Second, regarding post-filing evidence, the Tribunal recognized that the Supreme Court’s holding in Apotex Inc v Wellcome Foundation Ltd, 2002 SCC 77 (“AZT”) that utility could not be demonstrated through post-filing evidence was unexpected for some practitioners and even judges who had understood the language of the Federal Court of Appeal in Ciba-Geigy AG v Canada (Commissioner of Patents),  65 CPR 2d 73 (FCA) to mean the contrary. The Tribunal also accepted Eli Lilly’s point that, before AZT, no commercially successful products were found to lack utility, whereas now this is not uncommon. However, the Tribunal concluded that AZT did not effect a dramatic change from previously well-established law.

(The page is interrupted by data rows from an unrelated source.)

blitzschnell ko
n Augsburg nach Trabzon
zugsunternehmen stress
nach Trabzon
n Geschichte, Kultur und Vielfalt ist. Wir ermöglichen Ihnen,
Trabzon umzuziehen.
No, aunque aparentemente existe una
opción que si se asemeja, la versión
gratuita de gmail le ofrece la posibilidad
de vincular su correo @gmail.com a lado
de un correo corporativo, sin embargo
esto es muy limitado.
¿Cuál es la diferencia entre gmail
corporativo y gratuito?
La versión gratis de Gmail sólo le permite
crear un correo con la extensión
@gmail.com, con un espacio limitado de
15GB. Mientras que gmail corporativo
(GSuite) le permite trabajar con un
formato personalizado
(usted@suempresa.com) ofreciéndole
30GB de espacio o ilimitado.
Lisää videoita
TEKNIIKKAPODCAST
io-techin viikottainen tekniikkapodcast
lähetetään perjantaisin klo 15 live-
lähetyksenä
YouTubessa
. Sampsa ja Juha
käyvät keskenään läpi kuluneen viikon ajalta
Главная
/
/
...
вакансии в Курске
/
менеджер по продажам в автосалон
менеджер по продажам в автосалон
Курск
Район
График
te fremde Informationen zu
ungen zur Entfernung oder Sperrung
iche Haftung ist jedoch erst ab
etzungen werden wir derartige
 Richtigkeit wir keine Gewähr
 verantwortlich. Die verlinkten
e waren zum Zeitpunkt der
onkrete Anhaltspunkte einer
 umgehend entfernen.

Third, with respect to the disclosure requirement for sound prediction, the Tribunal rejected Eli Lilly’s position that Eli Lilly Canada Inc v Apotex Inc et al, 2008 FC 142 (“2008 Raloxifene Decision”) radically changed a well-settled rule of Canadian law and instead found that there had been a progressive development of the doctrine of sound prediction over decades, specifically in relation to the required disclosure:
…When the Supreme Court first adopted the doctrine in Monsanto, it did not set a clear disclosure rule. Over the following years, during which there was little litigation over utility, the law was not significantly clarified. Then, the 2002 AZT decision set out the requirements for a sound prediction, identifying proper disclosure as one of those requirements. As proper disclosure was not at issue on the facts of AZT, it was not until the 2008 Raloxifene Decision that the requirement was applied by a court…

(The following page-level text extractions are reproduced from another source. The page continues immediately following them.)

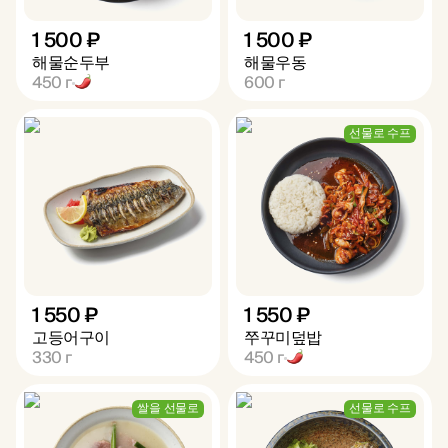
1 500 ₽
1 500 ₽
해물순두부
해물우동
450
г
600
г
선물로 수프
1 550 ₽
1 550 ₽
고등어구이
쭈꾸미덮밥
330
г
450
г
쌀을 선물로
선물로 수프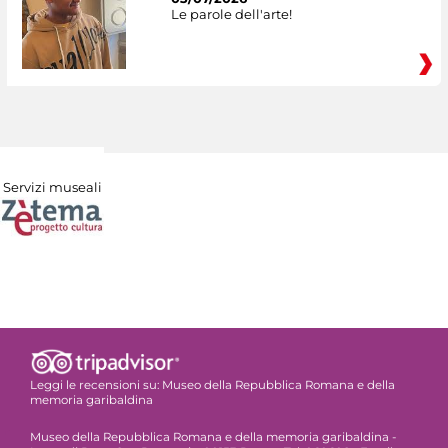
Le parole dell'arte!
Servizi museali
Leggi le recensioni su:
Museo della Repubblica Romana e della
memoria garibaldina
Museo della Repubblica Romana e della memoria garibaldina -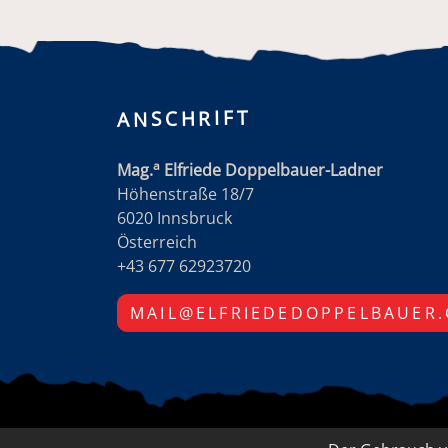
ANSCHRIFT
a
Mag.
Elfriede Doppelbauer-Ladner
Höhenstraße 18/7
6020 Innsbruck
Österreich
+43 677 62923720
MAIL@ELFRIEDEDOPPELBAUER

Further, the Tribunal rejected Eli Lilly’s assertion that the promise doctrine as a whole constitutes a fundamental change. In particular, the Tribunal was not persuaded by evidence relating to Canadian patent office practice, the number and rate of utility-based invalidations of pharmaceutical patents before and after 2005, and comparative analyses with other jurisdictions.

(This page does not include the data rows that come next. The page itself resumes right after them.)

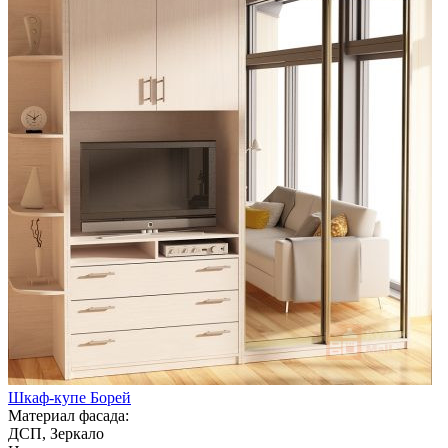
Шкаф-купе Борей
Материал фасада:
ДСП, Зеркало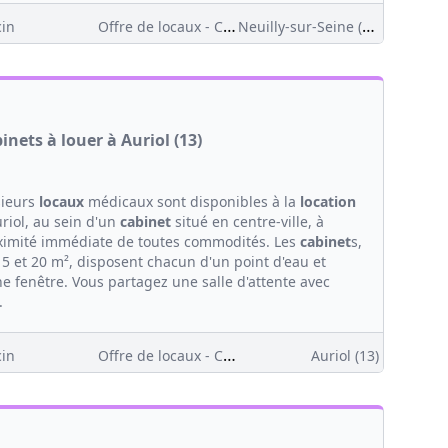
Offre de locaux - Clientèle
Neuilly-sur-Seine (92)
in
inets à louer à Auriol (13)
sieurs
locaux
médicaux sont disponibles à la
location
riol, au sein d'un
cabinet
situé en centre-ville, à
ximité immédiate de toutes commodités. Les
cabinet
s,
15 et 20 m², disposent chacun d'un point d'eau et
e fenêtre. Vous partagez une salle d'attente avec
.
Offre de locaux - Clientèle
in
Auriol (13)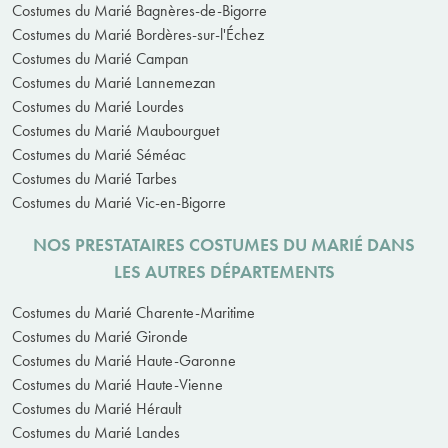
Costumes du Marié Bagnères-de-Bigorre
Costumes du Marié Bordères-sur-l'Échez
Costumes du Marié Campan
Costumes du Marié Lannemezan
Costumes du Marié Lourdes
Costumes du Marié Maubourguet
Costumes du Marié Séméac
Costumes du Marié Tarbes
Costumes du Marié Vic-en-Bigorre
NOS PRESTATAIRES COSTUMES DU MARIÉ DANS
LES AUTRES DÉPARTEMENTS
Costumes du Marié Charente-Maritime
Costumes du Marié Gironde
Costumes du Marié Haute-Garonne
Costumes du Marié Haute-Vienne
Costumes du Marié Hérault
Costumes du Marié Landes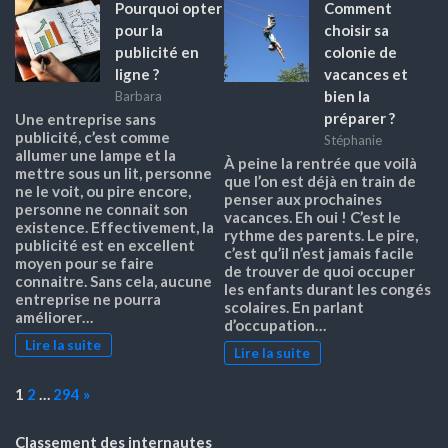
Pourquoi opter
Comment
pour la
choisir sa
publicité en
colonie de
ligne ?
vacances et
bien la
Barbara
préparer ?
Une entreprise sans
publicité, c’est comme
Stéphanie
allumer une lampe et la
À peine la rentrée que voilà
mettre sous un lit, personne
que l’on est déjà en train de
ne le voit, ou pire encore,
penser aux prochaines
personne ne connait son
vacances. Eh oui ! C’est le
existence. Effectivement, la
rythme des parents. Le pire,
publicité est en excellent
c’est qu’il n’est jamais facile
moyen pour se faire
de trouver de quoi occuper
connaitre. Sans cela, aucune
les enfants durant les congés
entreprise ne pourra
scolaires. En parlant
améliorer…
d’occupation…
Lire la suite
Lire la suite
Page:
Next
1
2
…
294
»
Classement des internautes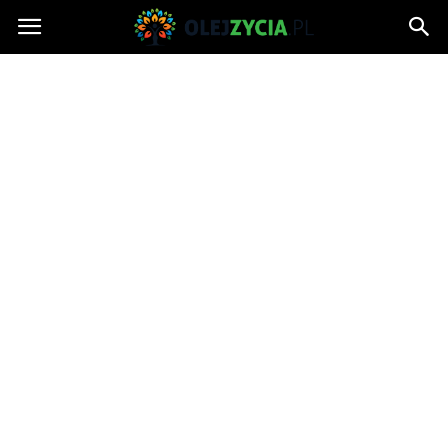
OlejZycia.pl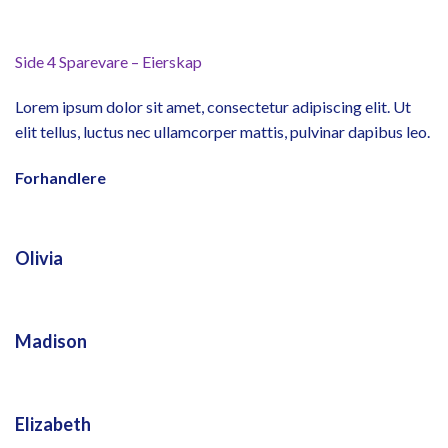
Side 4 Sparevare – Eierskap
Lorem ipsum dolor sit amet, consectetur adipiscing elit. Ut
elit tellus, luctus nec ullamcorper mattis, pulvinar dapibus leo.
Forhandlere
Olivia
Madison
Elizabeth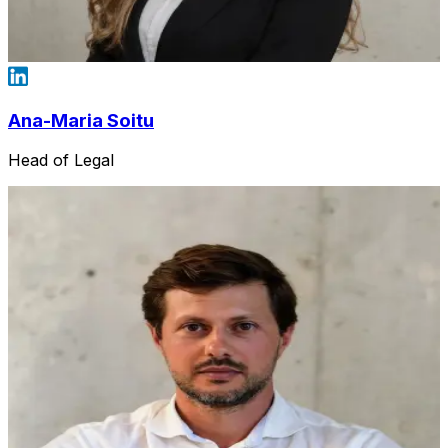
Ana-Maria Soitu
Head of Legal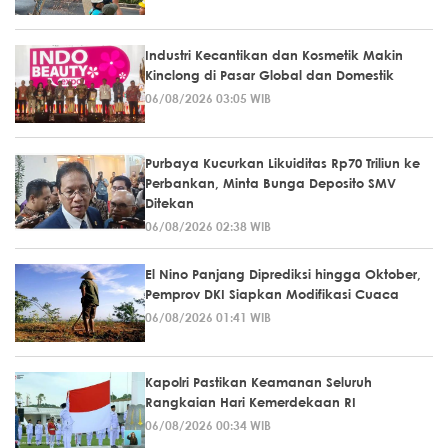
Industri Kecantikan dan Kosmetik Makin
Kinclong di Pasar Global dan Domestik
06/08/2026 03:05 WIB
Purbaya Kucurkan Likuiditas Rp70 Triliun ke
Perbankan, Minta Bunga Deposito SMV
Ditekan
06/08/2026 02:38 WIB
El Nino Panjang Diprediksi hingga Oktober,
Pemprov DKI Siapkan Modifikasi Cuaca
06/08/2026 01:41 WIB
Kapolri Pastikan Keamanan Seluruh
Rangkaian Hari Kemerdekaan RI
06/08/2026 00:34 WIB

In addition, the Tribunal found that Eli Lilly had failed to demonstrate, as a factual matter, that its legitimate expectations were violated by the application of the promise doctrine to its Patents.
Promise doctrine not arbitrary or discriminatory
The Tribunal rejected Eli Lilly’s allegation that the promise doctrine applied by Canadian courts is arbitrary because it is unpredictable and incoherent and lacks a legitimate public purpose:
- Eli Lilly failed to show that the practice of looking to the disclosure for the promise of a patent is unpredictable or incoherent. Further, enforcing promises contained in the disclosure is rationally connected to legitimate policy goals, namely to ensure that the public receives its end of the patent bargain as well as to encourage accuracy and discourage overstatement in patent disclosures.
- The ban on post-filing evidence of utility is a bright line rule that sets a clear date by which patentees must prove utility and is rationally connected to the goal of preventing patents from being granted on the basis of speculation.
- The distinction in the disclosure requirement between cases of sound prediction and demonstrated utility is justified as the sound prediction doctrine allows inventors to obtain a patent before they can demonstrate that the invention is useful. In exchange for the monopoly granted, the patentee must disclose to the public the basis of its prediction of utility and what makes it sound.
On discrimination, the Tribunal rejected Eli Lilly’s allegation that the promise doctrine discriminates against pharmaceutical patents or foreign patent holders.